On assiste à un rejet croissant des mines antipersonnel au niveau international, quatre nouveaux pays ayant adhéré à la Convention (l’Indonésie, l’Irak, le Koweït et le Monténégro), ce qui porte le nombre total des Etats parties à 155. "Dix ans après la négociation et la signature de la Convention sur l’interdiction des mines, la stigmatisation des mines antipersonnel poursuit sa progression. Même les Etats n’ayant pas encore souscrit à la Convention se conforment en grande partie à ses obligations principales", a affirmé Steve Goose de Human Rights Watch, rédacteur en charge des politiques d’interdiction des mines pour l’Observatoire des mines. Sept pays supplémentaires ont achevé la destruction de leurs stocks de mines antipersonnel; au total, 81 Etats parties ont détruit près de 42 millions de mines stockées.

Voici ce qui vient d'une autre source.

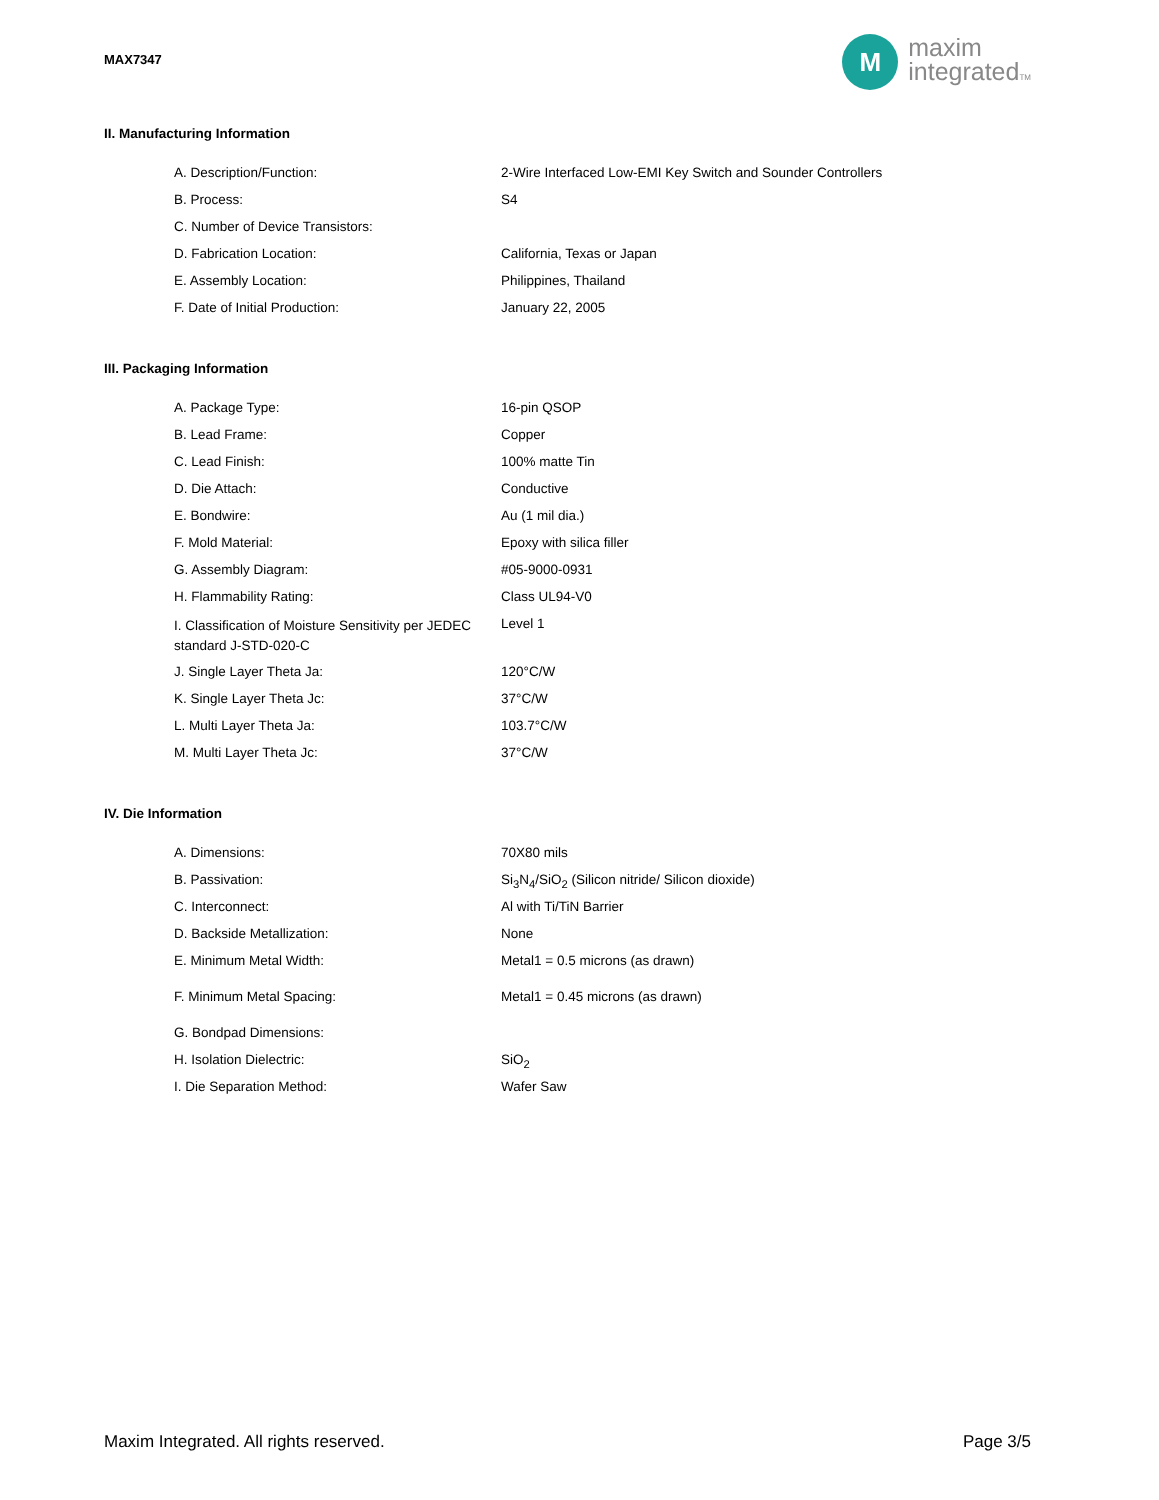MAX7347
M
maxim
integratedTM
II. Manufacturing Information
| A. Description/Function: | 2-Wire Interfaced Low-EMI Key Switch and Sounder Controllers |
| B. Process: | S4 |
| C. Number of Device Transistors: | |
| D. Fabrication Location: | California, Texas or Japan |
| E. Assembly Location: | Philippines, Thailand |
| F. Date of Initial Production: | January 22, 2005 |
III. Packaging Information
| A. Package Type: | 16-pin QSOP |
| B. Lead Frame: | Copper |
| C. Lead Finish: | 100% matte Tin |
| D. Die Attach: | Conductive |
| E. Bondwire: | Au (1 mil dia.) |
| F. Mold Material: | Epoxy with silica filler |
| G. Assembly Diagram: | #05-9000-0931 |
| H. Flammability Rating: | Class UL94-V0 |
| I. Classification of Moisture Sensitivity per JEDEC standard J-STD-020-C | Level 1 |
| J. Single Layer Theta Ja: | 120°C/W |
| K. Single Layer Theta Jc: | 37°C/W |
| L. Multi Layer Theta Ja: | 103.7°C/W |
| M. Multi Layer Theta Jc: | 37°C/W |
IV. Die Information
| A. Dimensions: | 70X80 mils |
| B. Passivation: | Si<sub>3</sub>N<sub>4</sub>/SiO<sub>2</sub> (Silicon nitride/ Silicon dioxide) |
| C. Interconnect: | Al with Ti/TiN Barrier |
| D. Backside Metallization: | None |
| E. Minimum Metal Width: | Metal1 = 0.5 microns (as drawn) |
| F. Minimum Metal Spacing: | Metal1 = 0.45 microns (as drawn) |
| G. Bondpad Dimensions: | |
| H. Isolation Dielectric: | SiO<sub>2</sub> |
| I. Die Separation Method: | Wafer Saw |
Maxim Integrated. All rights reserved. Page 3/5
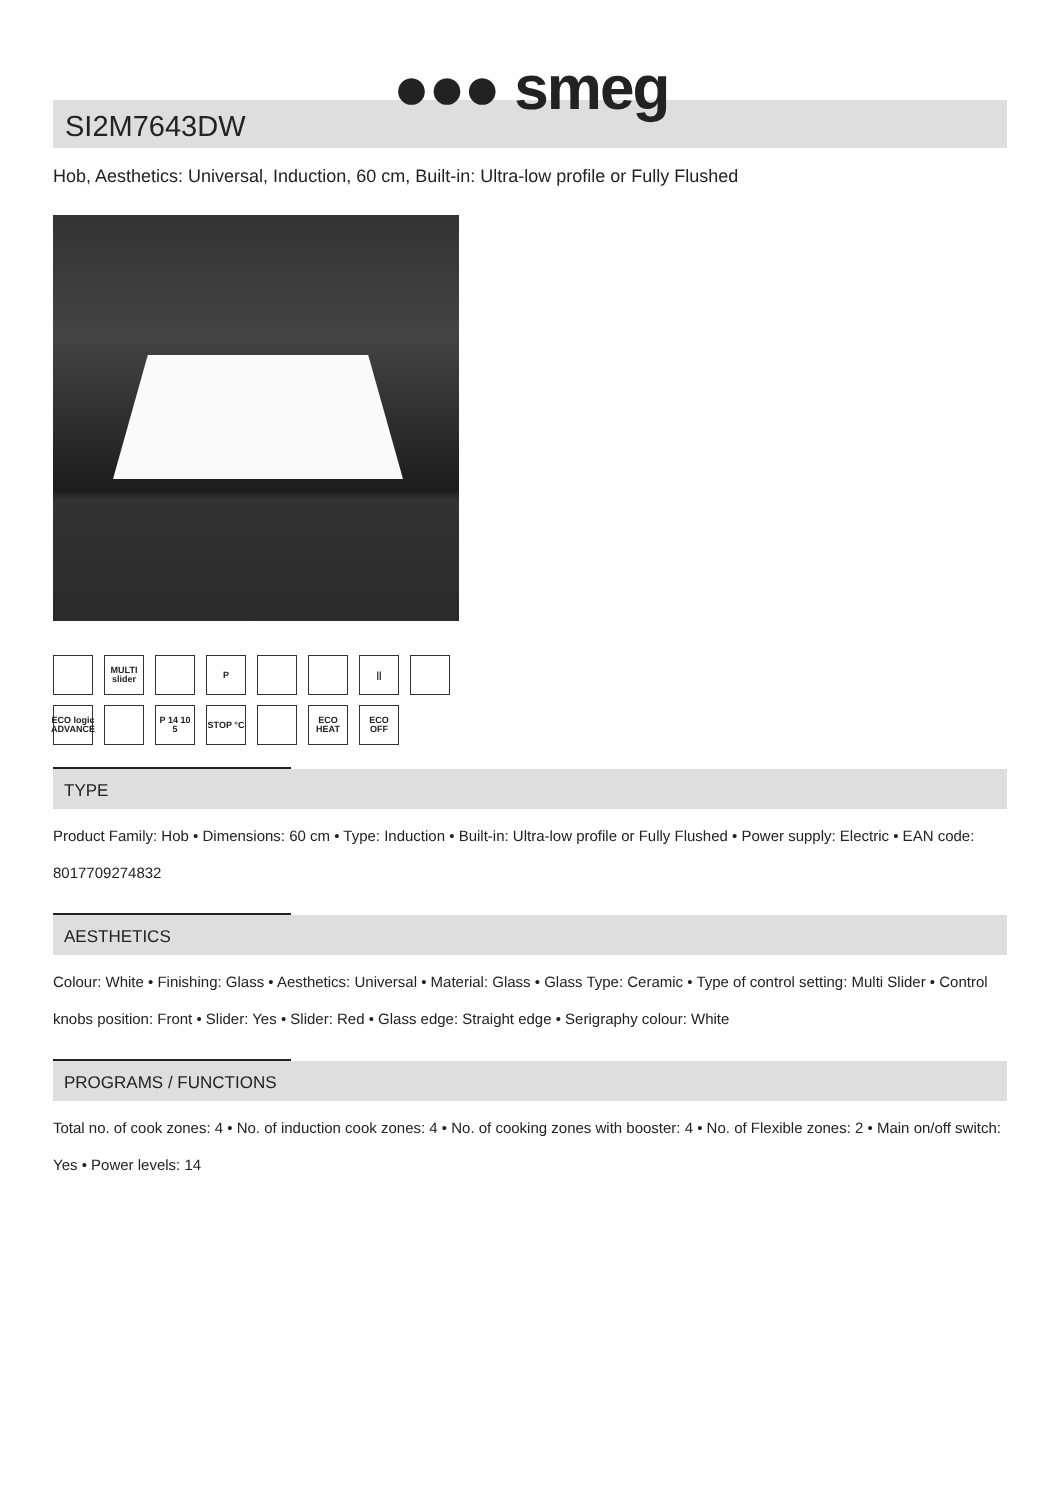●●● smeg
SI2M7643DW
Hob, Aesthetics: Universal, Induction, 60 cm, Built-in: Ultra-low profile or Fully Flushed
MULTI slider
P ||
ECO logic ADVANCE
P 14 10 5
STOP °C ECO HEAT
ECO OFF
TYPE
Product Family: Hob • Dimensions: 60 cm • Type: Induction • Built-in: Ultra-low profile or Fully Flushed • Power supply: Electric • EAN code: 8017709274832
AESTHETICS
Colour: White • Finishing: Glass • Aesthetics: Universal • Material: Glass • Glass Type: Ceramic • Type of control setting: Multi Slider • Control knobs position: Front • Slider: Yes • Slider: Red • Glass edge: Straight edge • Serigraphy colour: White
PROGRAMS / FUNCTIONS
Total no. of cook zones: 4 • No. of induction cook zones: 4 • No. of cooking zones with booster: 4 • No. of Flexible zones: 2 • Main on/off switch: Yes • Power levels: 14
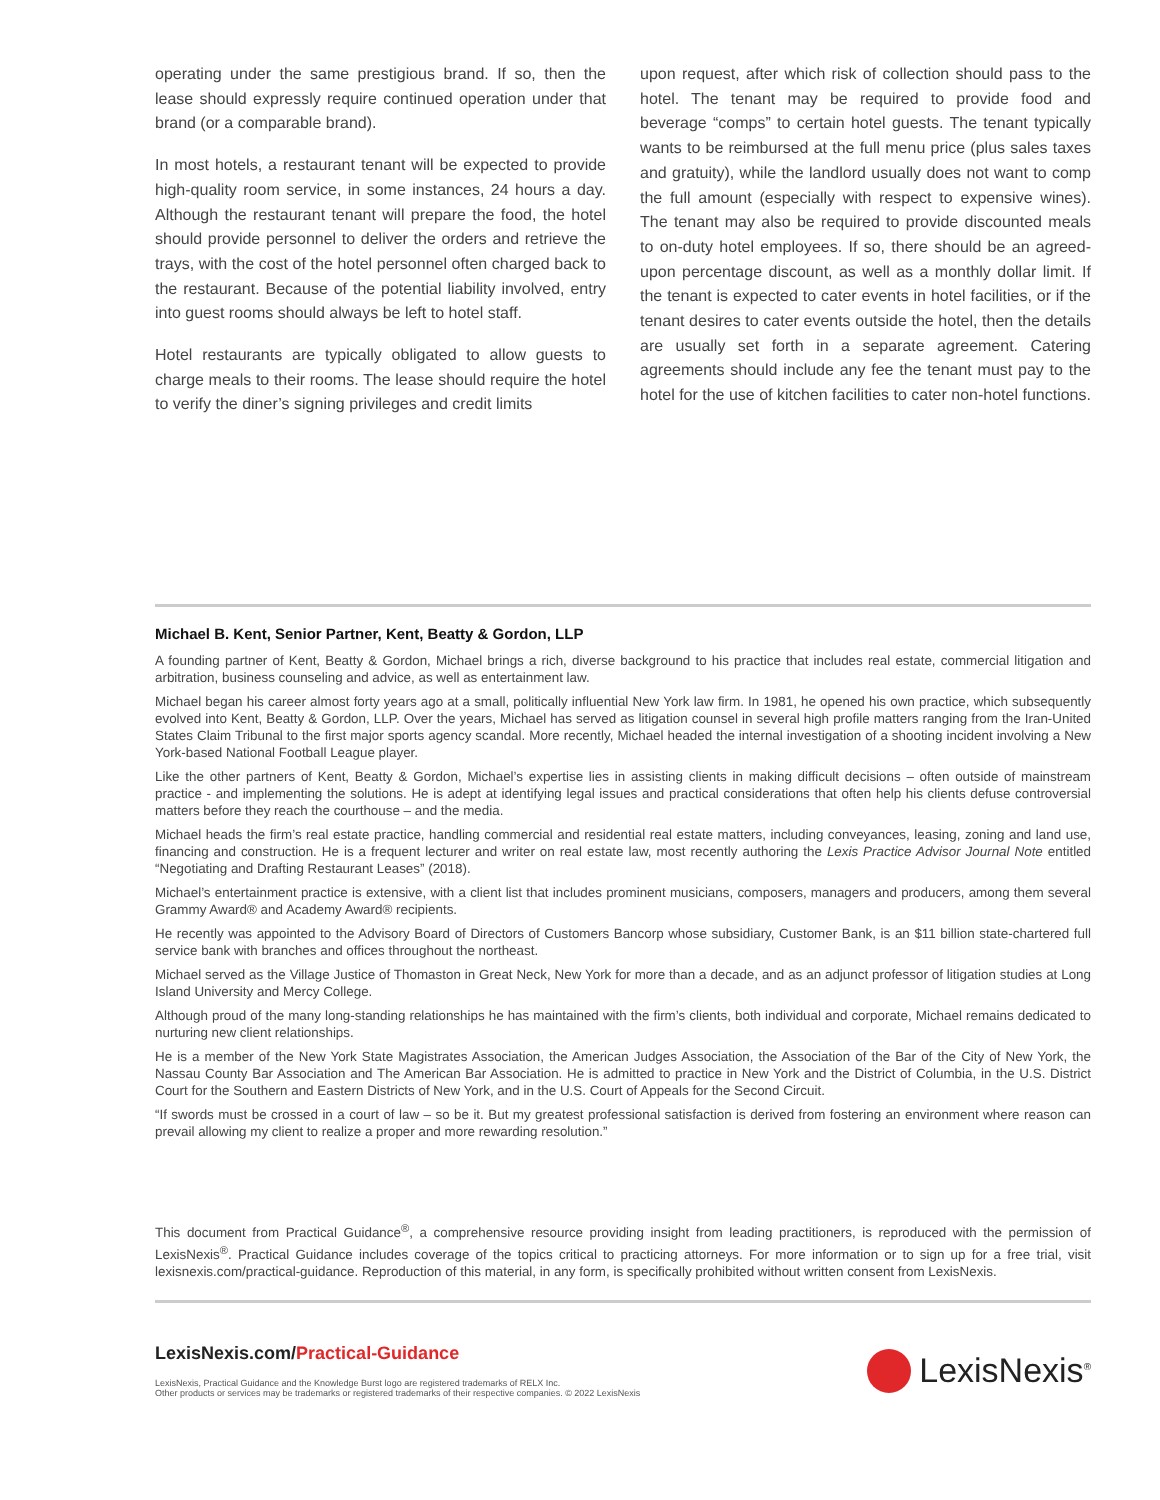operating under the same prestigious brand. If so, then the lease should expressly require continued operation under that brand (or a comparable brand).
In most hotels, a restaurant tenant will be expected to provide high-quality room service, in some instances, 24 hours a day. Although the restaurant tenant will prepare the food, the hotel should provide personnel to deliver the orders and retrieve the trays, with the cost of the hotel personnel often charged back to the restaurant. Because of the potential liability involved, entry into guest rooms should always be left to hotel staff.
Hotel restaurants are typically obligated to allow guests to charge meals to their rooms. The lease should require the hotel to verify the diner’s signing privileges and credit limits
upon request, after which risk of collection should pass to the hotel. The tenant may be required to provide food and beverage “comps” to certain hotel guests. The tenant typically wants to be reimbursed at the full menu price (plus sales taxes and gratuity), while the landlord usually does not want to comp the full amount (especially with respect to expensive wines). The tenant may also be required to provide discounted meals to on-duty hotel employees. If so, there should be an agreed-upon percentage discount, as well as a monthly dollar limit. If the tenant is expected to cater events in hotel facilities, or if the tenant desires to cater events outside the hotel, then the details are usually set forth in a separate agreement. Catering agreements should include any fee the tenant must pay to the hotel for the use of kitchen facilities to cater non-hotel functions.
Michael B. Kent, Senior Partner, Kent, Beatty & Gordon, LLP
A founding partner of Kent, Beatty & Gordon, Michael brings a rich, diverse background to his practice that includes real estate, commercial litigation and arbitration, business counseling and advice, as well as entertainment law.
Michael began his career almost forty years ago at a small, politically influential New York law firm. In 1981, he opened his own practice, which subsequently evolved into Kent, Beatty & Gordon, LLP. Over the years, Michael has served as litigation counsel in several high profile matters ranging from the Iran-United States Claim Tribunal to the first major sports agency scandal. More recently, Michael headed the internal investigation of a shooting incident involving a New York-based National Football League player.
Like the other partners of Kent, Beatty & Gordon, Michael’s expertise lies in assisting clients in making difficult decisions – often outside of mainstream practice - and implementing the solutions. He is adept at identifying legal issues and practical considerations that often help his clients defuse controversial matters before they reach the courthouse – and the media.
Michael heads the firm’s real estate practice, handling commercial and residential real estate matters, including conveyances, leasing, zoning and land use, financing and construction. He is a frequent lecturer and writer on real estate law, most recently authoring the Lexis Practice Advisor Journal Note entitled “Negotiating and Drafting Restaurant Leases” (2018).
Michael’s entertainment practice is extensive, with a client list that includes prominent musicians, composers, managers and producers, among them several Grammy Award® and Academy Award® recipients.
He recently was appointed to the Advisory Board of Directors of Customers Bancorp whose subsidiary, Customer Bank, is an $11 billion state-chartered full service bank with branches and offices throughout the northeast.
Michael served as the Village Justice of Thomaston in Great Neck, New York for more than a decade, and as an adjunct professor of litigation studies at Long Island University and Mercy College.
Although proud of the many long-standing relationships he has maintained with the firm’s clients, both individual and corporate, Michael remains dedicated to nurturing new client relationships.
He is a member of the New York State Magistrates Association, the American Judges Association, the Association of the Bar of the City of New York, the Nassau County Bar Association and The American Bar Association. He is admitted to practice in New York and the District of Columbia, in the U.S. District Court for the Southern and Eastern Districts of New York, and in the U.S. Court of Appeals for the Second Circuit.
“If swords must be crossed in a court of law – so be it. But my greatest professional satisfaction is derived from fostering an environment where reason can prevail allowing my client to realize a proper and more rewarding resolution.”
This document from Practical Guidance<sup>®</sup>, a comprehensive resource providing insight from leading practitioners, is reproduced with the permission of LexisNexis<sup>®</sup>. Practical Guidance includes coverage of the topics critical to practicing attorneys. For more information or to sign up for a free trial, visit lexisnexis.com/practical-guidance. Reproduction of this material, in any form, is specifically prohibited without written consent from LexisNexis.
LexisNexis.com/Practical-Guidance
LexisNexis, Practical Guidance and the Knowledge Burst logo are registered trademarks of RELX Inc.
Other products or services may be trademarks or registered trademarks of their respective companies. © 2022 LexisNexis
LexisNexis<sup>®</sup>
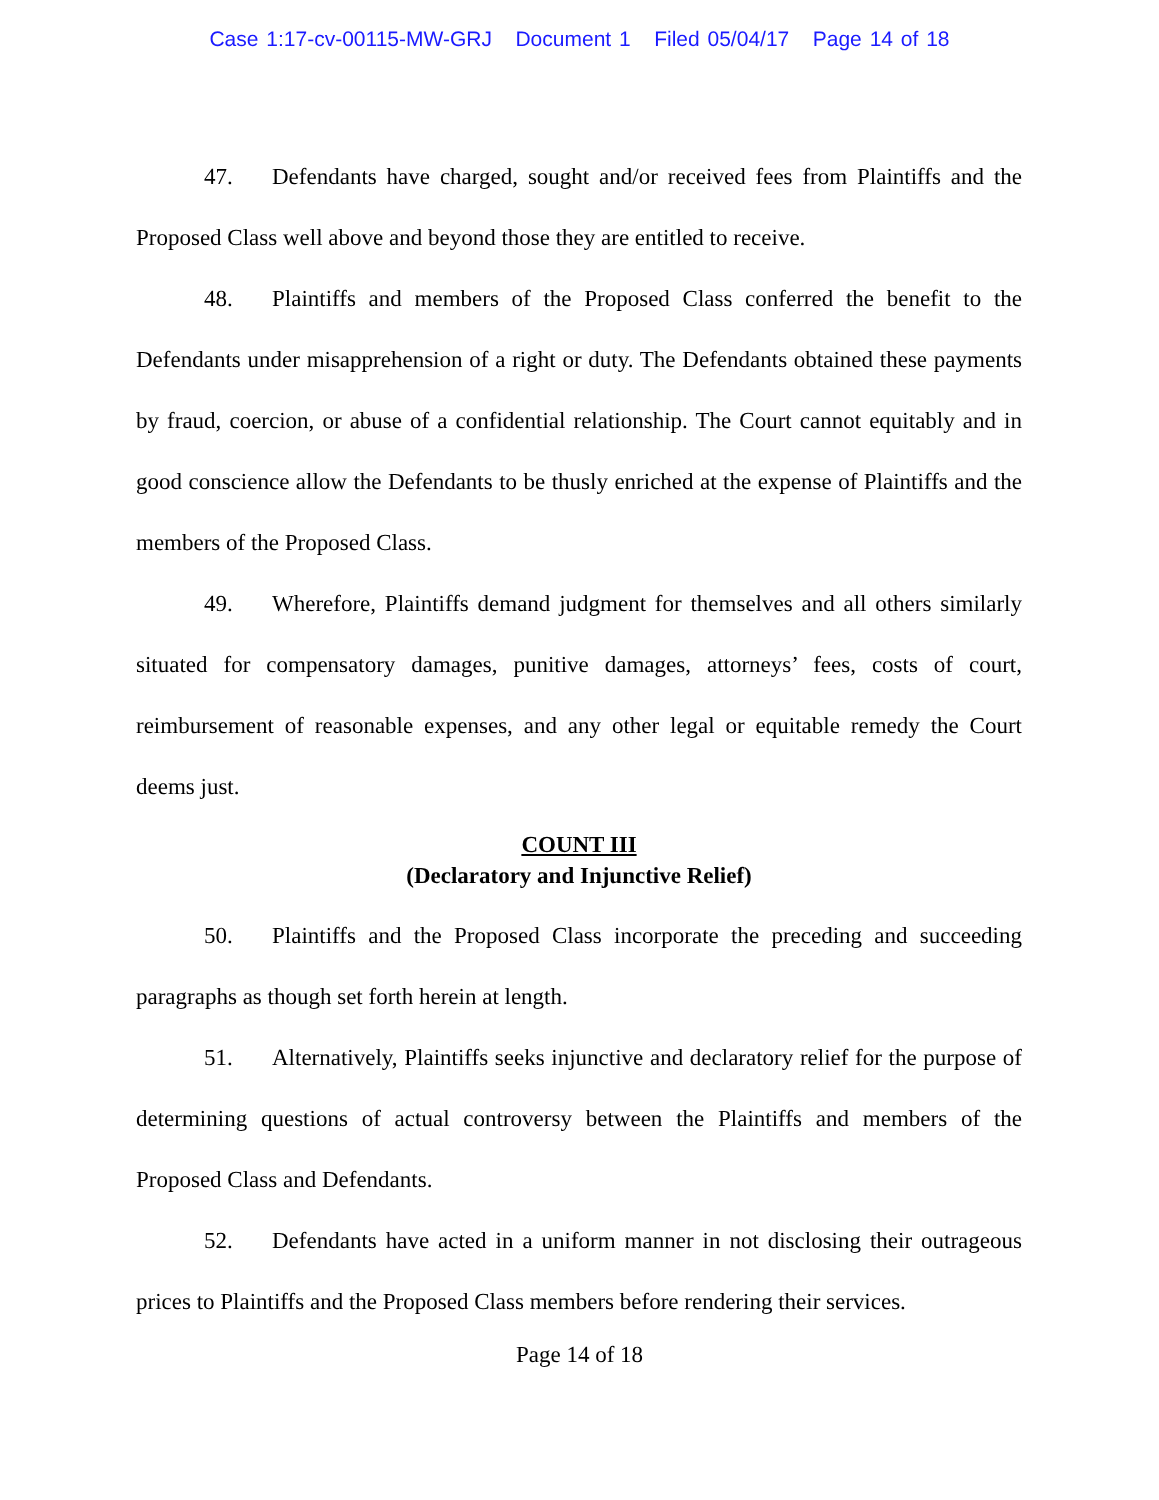Case 1:17-cv-00115-MW-GRJ Document 1 Filed 05/04/17 Page 14 of 18
47. Defendants have charged, sought and/or received fees from Plaintiffs and the Proposed Class well above and beyond those they are entitled to receive.
48. Plaintiffs and members of the Proposed Class conferred the benefit to the Defendants under misapprehension of a right or duty. The Defendants obtained these payments by fraud, coercion, or abuse of a confidential relationship. The Court cannot equitably and in good conscience allow the Defendants to be thusly enriched at the expense of Plaintiffs and the members of the Proposed Class.
49. Wherefore, Plaintiffs demand judgment for themselves and all others similarly situated for compensatory damages, punitive damages, attorneys’ fees, costs of court, reimbursement of reasonable expenses, and any other legal or equitable remedy the Court deems just.
COUNT III
(Declaratory and Injunctive Relief)
50. Plaintiffs and the Proposed Class incorporate the preceding and succeeding paragraphs as though set forth herein at length.
51. Alternatively, Plaintiffs seeks injunctive and declaratory relief for the purpose of determining questions of actual controversy between the Plaintiffs and members of the Proposed Class and Defendants.
52. Defendants have acted in a uniform manner in not disclosing their outrageous prices to Plaintiffs and the Proposed Class members before rendering their services.
Page 14 of 18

"Dans l’ensemble, les Etats se sont conformés à la Convention de manière impressionnante. Mais on a toutefois pu assister à quelques revers déconcertants", souligne Steve Goose. Ceux-ci incluent le signalement par un groupe de surveillance des Nations unies d’expéditions de mines antipersonnel à des factions somaliennes par deux Etats parties (l’Erythrée et l’Ethiopie, qui démentent toutes deux ces accusations), le non-respect du délai imparti pour la destruction des stocks de mines par deux autres Etats (l’Afghanistan et le Cap-Vert, qui ont désormais mené à bien cette tâche) ou encore les déclarations du Venezuela selon lesquelles cet Etat continuerait à tirer un avantage stratégique des mines posées autour de ses bases militaires, ce qui pourrait constituer une violation potentielle de l’interdiction de l’emploi des mines.
La Convention interdit l’emploi, la production et le commerce des mines terrestres antipersonnel. Elle exige le déminage des zones minées dans un délai de 10 ans ainsi que la destruction des stocks de mines antipersonnel dans un délai de 4 ans. Le Rapport 2007 de l’Observatoire des contient des informations concernant 118 pays ou régions non étatiques sur l’emploi, la production, le commerce et le stockage de ces armes, ainsi que sur le déminage, les victimes, l’assistance aux survivants et la lutte contre les mines.
L’Observatoire des mines est coordonné par un Bureau éditorial composé de quatre organisations : Action Mines Canada, Handicap International, Human Rights Watch et Norwegian People’s Aid. L’Observatoire offre aux ONG la possibilité de contrôler la mise en oeuvre d’un traité relatif au désarmement et de communiquer des informations à ce sujet, et ce, de manière durable et systématique.
Sources : Nations unies, New York, et Observatoire des mines, novembre 2007.